═══ Data for this task ═══
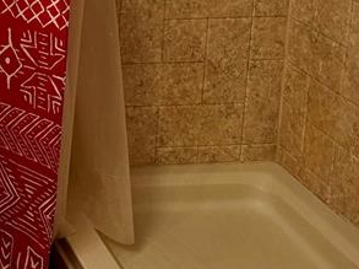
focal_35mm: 84
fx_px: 870
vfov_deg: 16.0
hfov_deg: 19.8
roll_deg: +0.1
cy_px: -140
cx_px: -198
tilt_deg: -9.7
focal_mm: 6.76
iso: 200
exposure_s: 1/60
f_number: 1.78
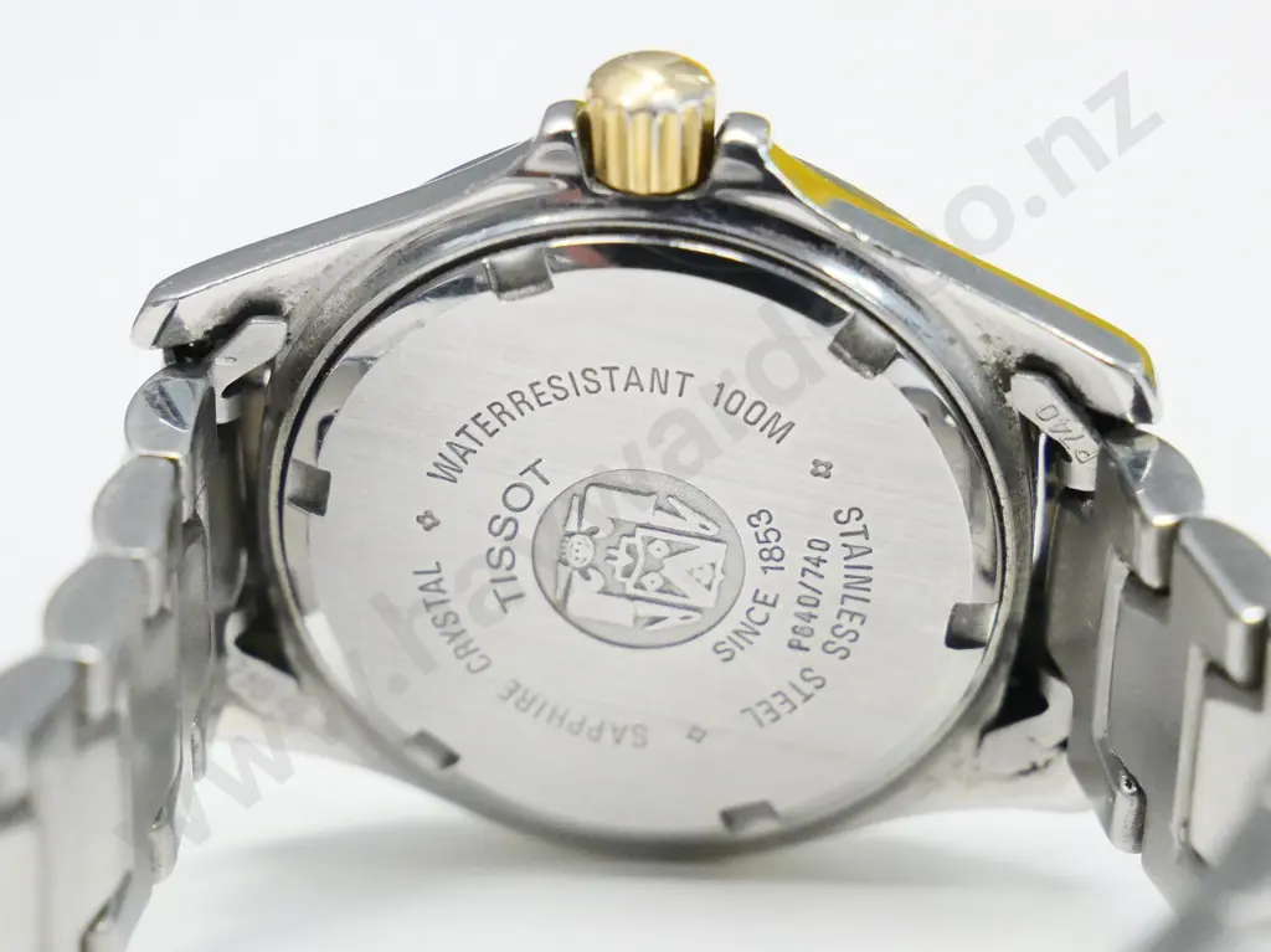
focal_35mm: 84
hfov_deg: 23.3
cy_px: 476
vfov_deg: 17.6
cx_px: 636
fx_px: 3083
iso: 3200
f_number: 5.6
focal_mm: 42
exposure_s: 1/125
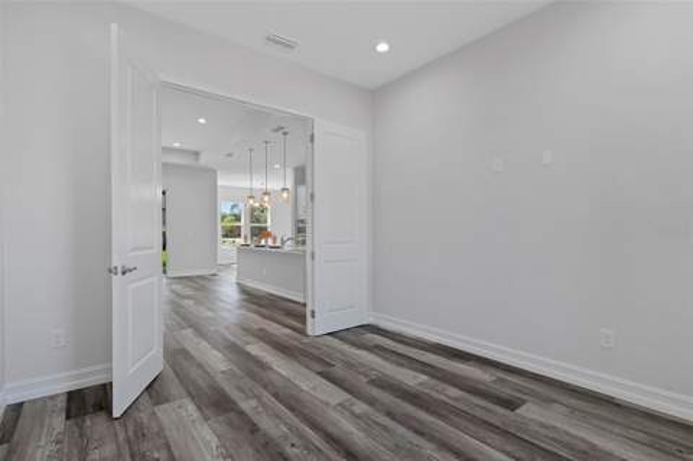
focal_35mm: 16
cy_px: 230
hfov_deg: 95.0
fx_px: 317
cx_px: 346
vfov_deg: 71.9
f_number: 8
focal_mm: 11
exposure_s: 1/20
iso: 1000
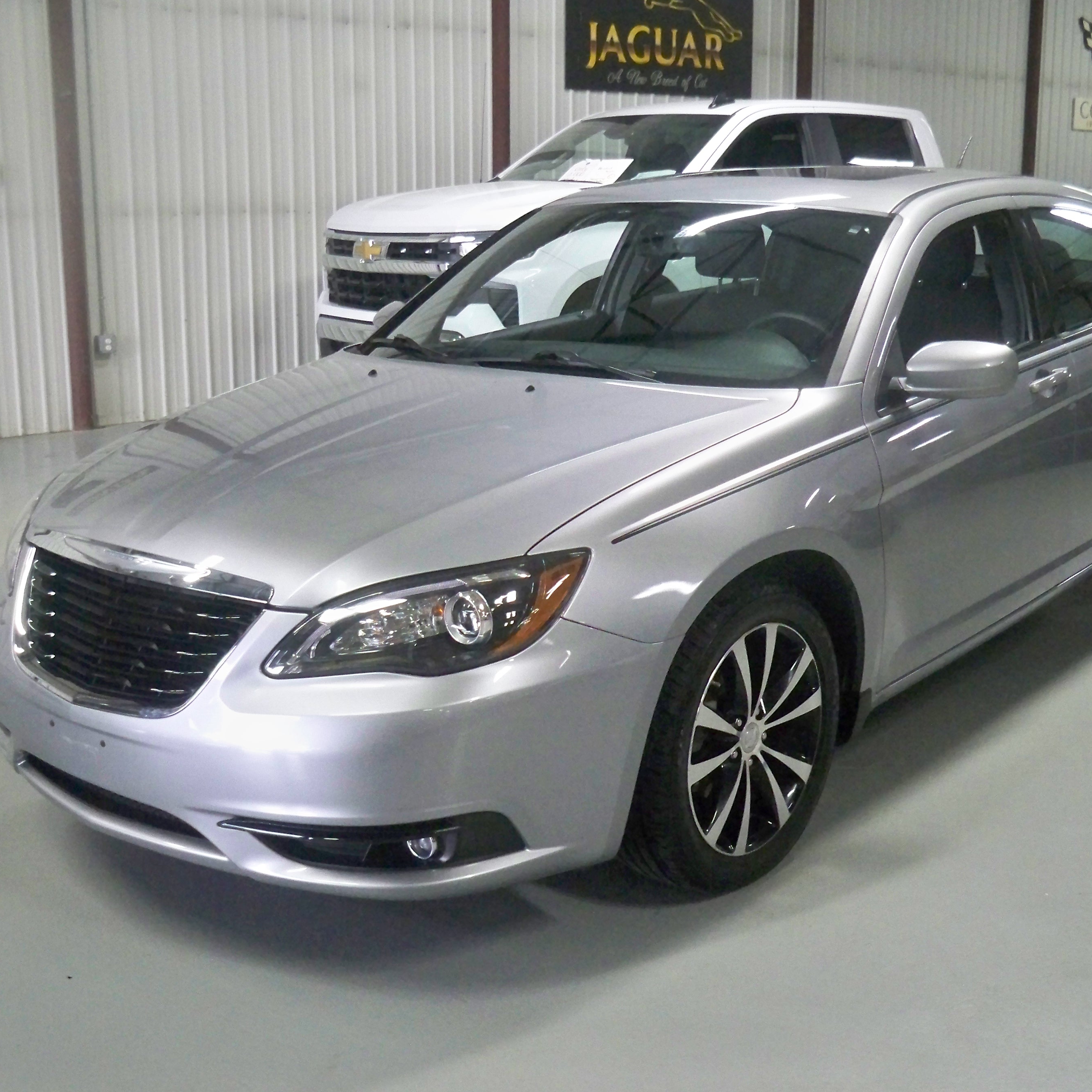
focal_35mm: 42
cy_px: 549
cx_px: 613
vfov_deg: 40.0
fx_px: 1499
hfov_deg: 40.0
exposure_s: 1/60
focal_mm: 6.3
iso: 640
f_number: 3.1
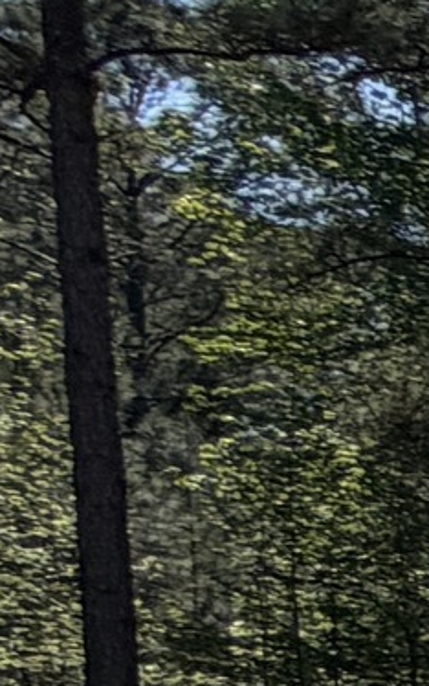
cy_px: 926
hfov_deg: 4.8
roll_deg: -0.1
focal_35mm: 122
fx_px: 2280
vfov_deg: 16.1
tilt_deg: -1.3
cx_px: 2761
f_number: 2.2
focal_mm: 2.22
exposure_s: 1/770
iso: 32
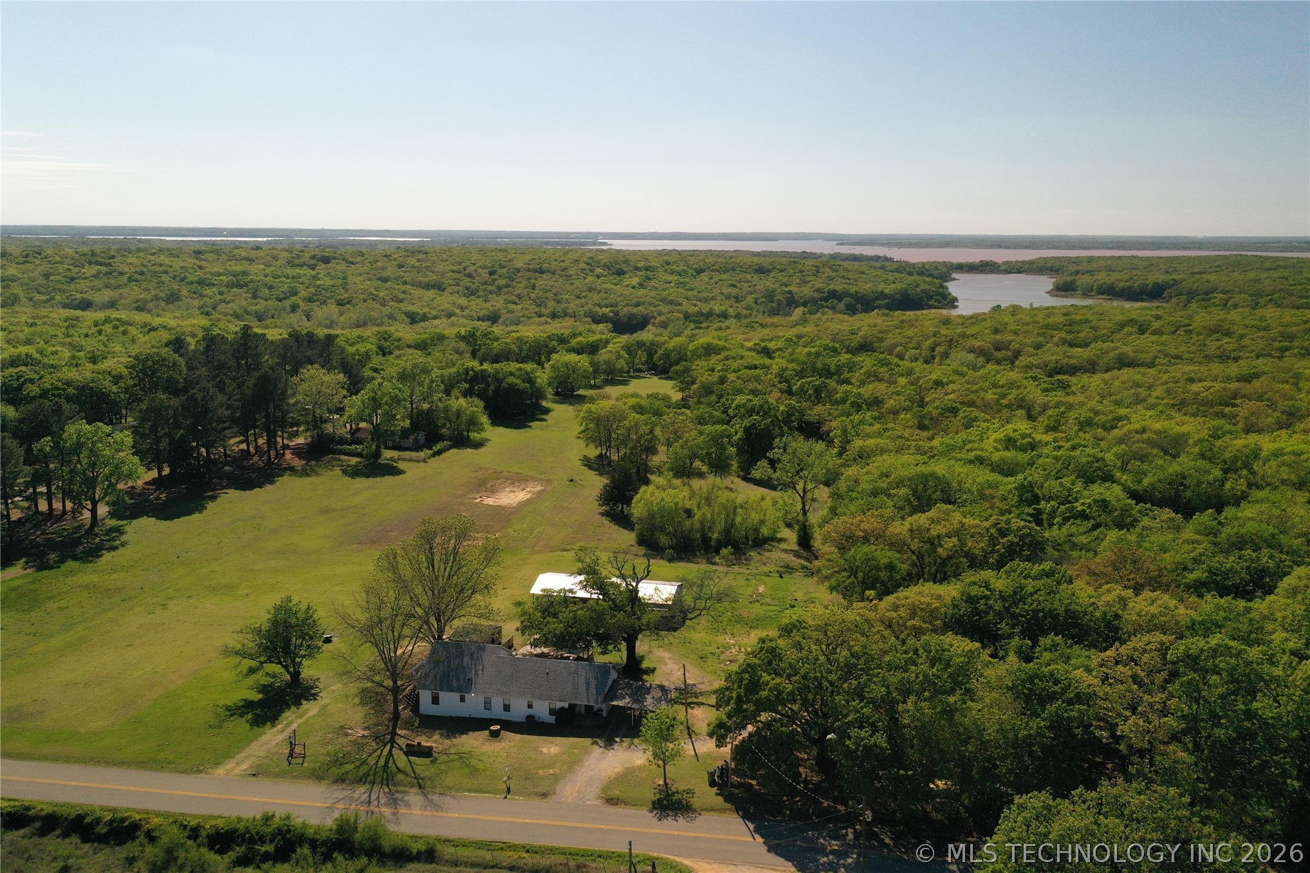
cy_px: 436
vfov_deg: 46.4
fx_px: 1019
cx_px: 655
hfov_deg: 65.5
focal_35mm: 28
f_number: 4
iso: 400
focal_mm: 10.26
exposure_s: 1/320
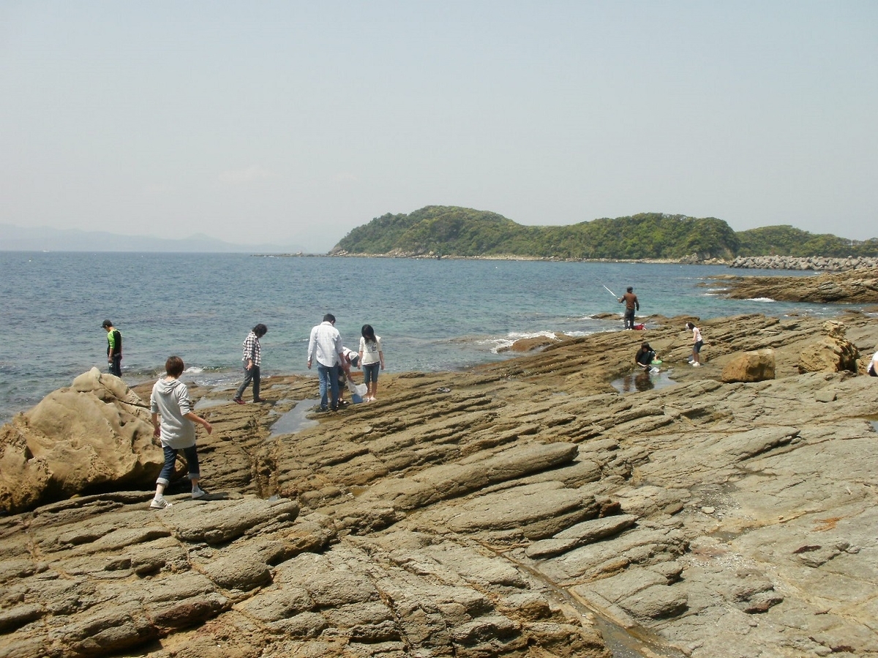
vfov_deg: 39.7
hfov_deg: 51.4
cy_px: 329
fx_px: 913
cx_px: 439
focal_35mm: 36
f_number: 5.6
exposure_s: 1/500
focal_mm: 6.3
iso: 100
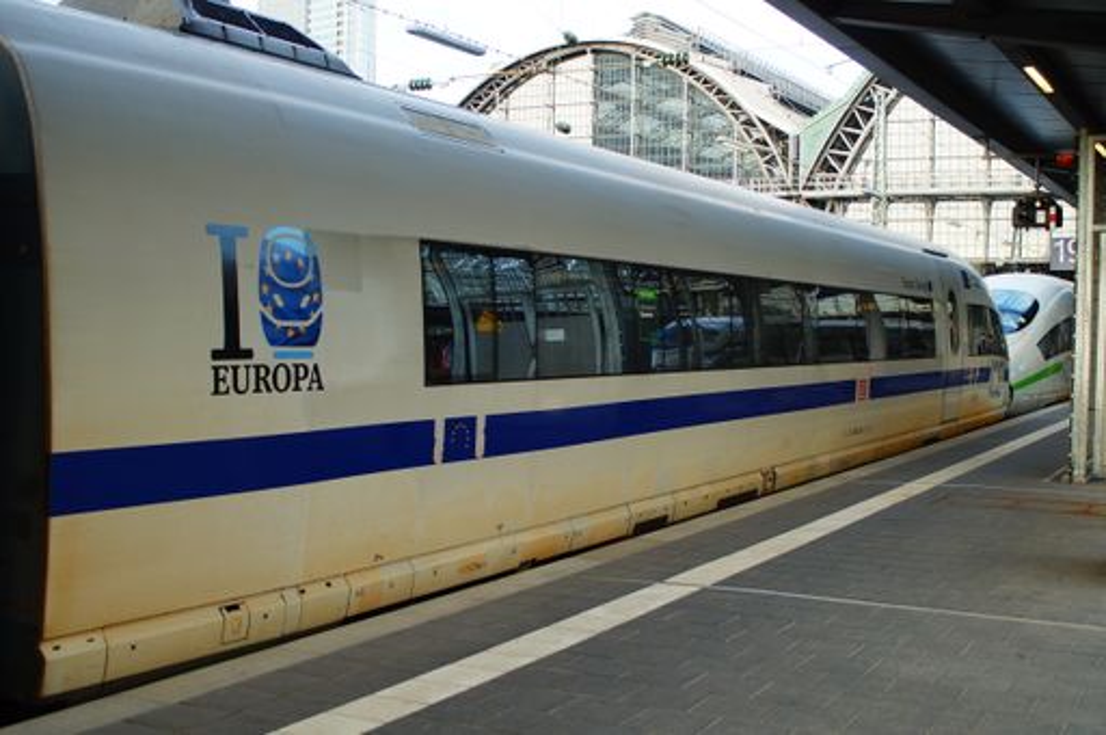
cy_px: 368
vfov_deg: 31.8
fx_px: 1289
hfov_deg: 46.5
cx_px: 553
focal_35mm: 42
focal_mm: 28
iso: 100
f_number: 5
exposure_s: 1/100
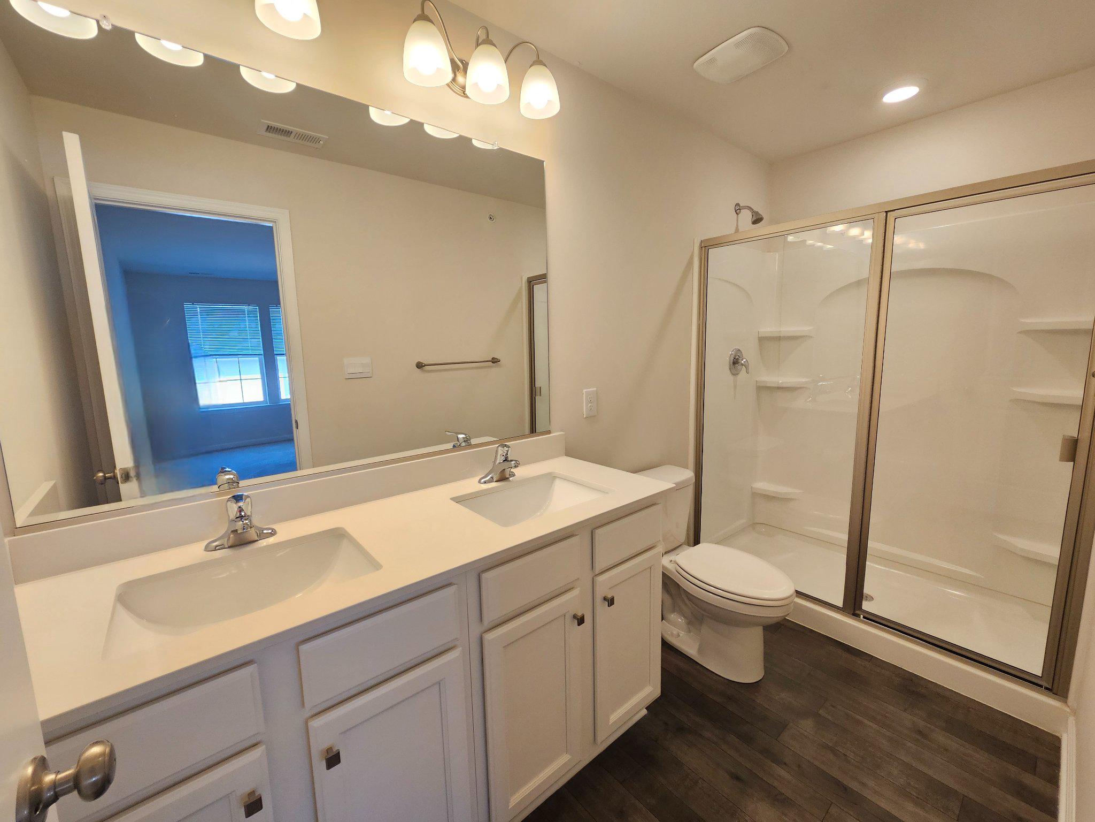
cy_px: 411
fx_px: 411
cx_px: 548
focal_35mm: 13
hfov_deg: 106.2
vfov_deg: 89.9
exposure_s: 1/60.2
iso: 80
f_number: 2.2
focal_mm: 2.2
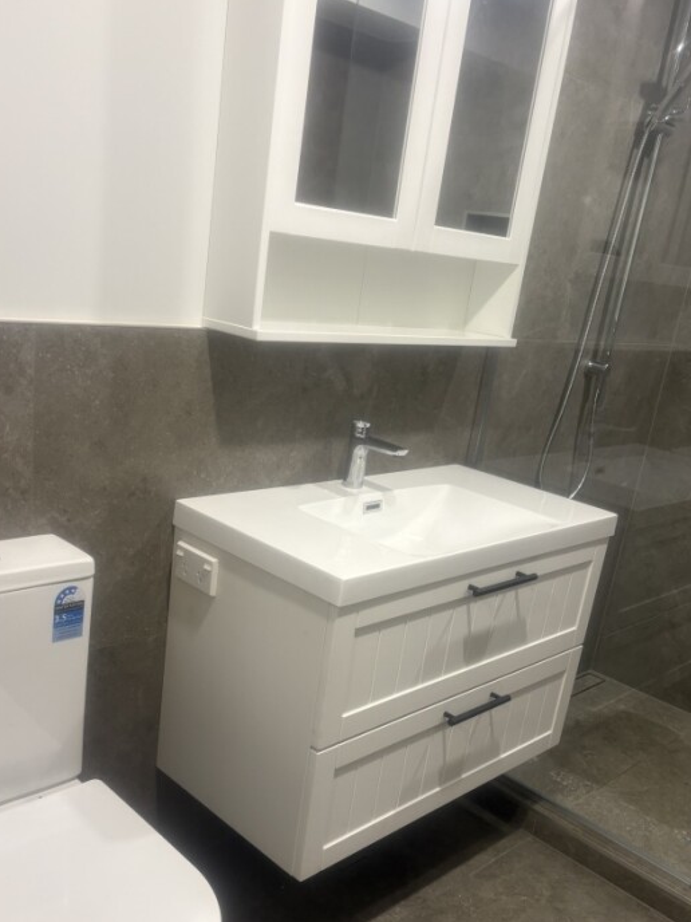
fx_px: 905
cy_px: 576
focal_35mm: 34
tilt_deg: -20.2
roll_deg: -8.1
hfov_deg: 41.7
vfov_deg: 53.4
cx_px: 307
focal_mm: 5.96
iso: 125
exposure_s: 1/50
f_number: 1.6
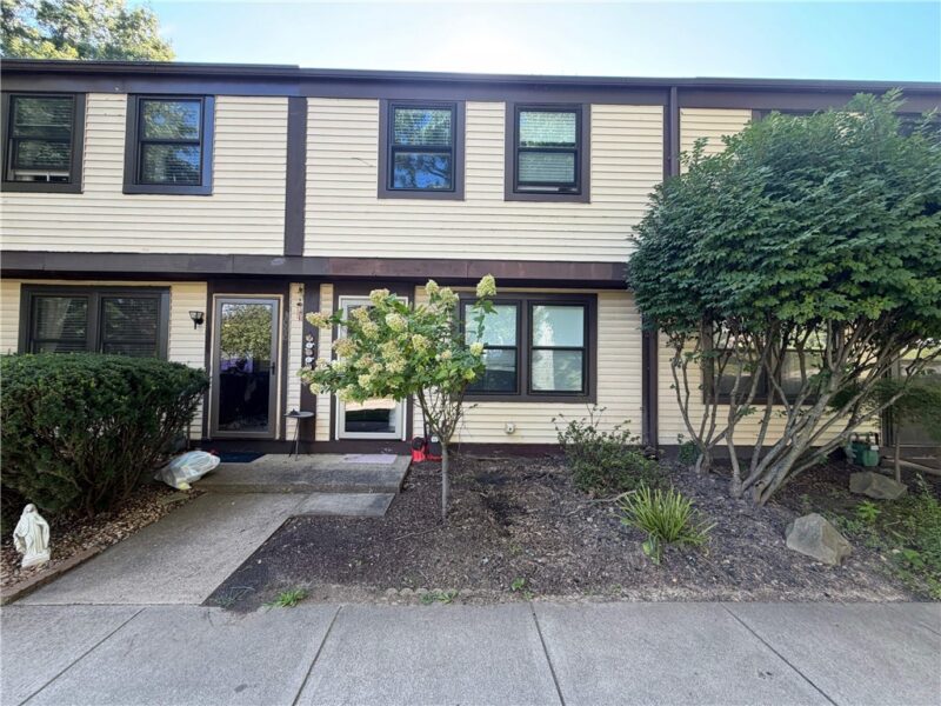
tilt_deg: +2.7
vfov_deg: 85.7
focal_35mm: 14
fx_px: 381
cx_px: 470
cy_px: 353
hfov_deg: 102.1
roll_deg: -0.6
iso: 50
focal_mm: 2.22
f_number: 2.2
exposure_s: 1/121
═══
What you have to do: Please copy the data above word for word, but only from the line that contains "vfov_deg: 53.4" through the final line, both included, and without the pictures.

Reply:
vfov_deg: 53.4
cx_px: 307
focal_mm: 5.96
iso: 125
exposure_s: 1/50
f_number: 1.6
tilt_deg: +2.7
vfov_deg: 85.7
focal_35mm: 14
fx_px: 381
cx_px: 470
cy_px: 353
hfov_deg: 102.1
roll_deg: -0.6
iso: 50
focal_mm: 2.22
f_number: 2.2
exposure_s: 1/121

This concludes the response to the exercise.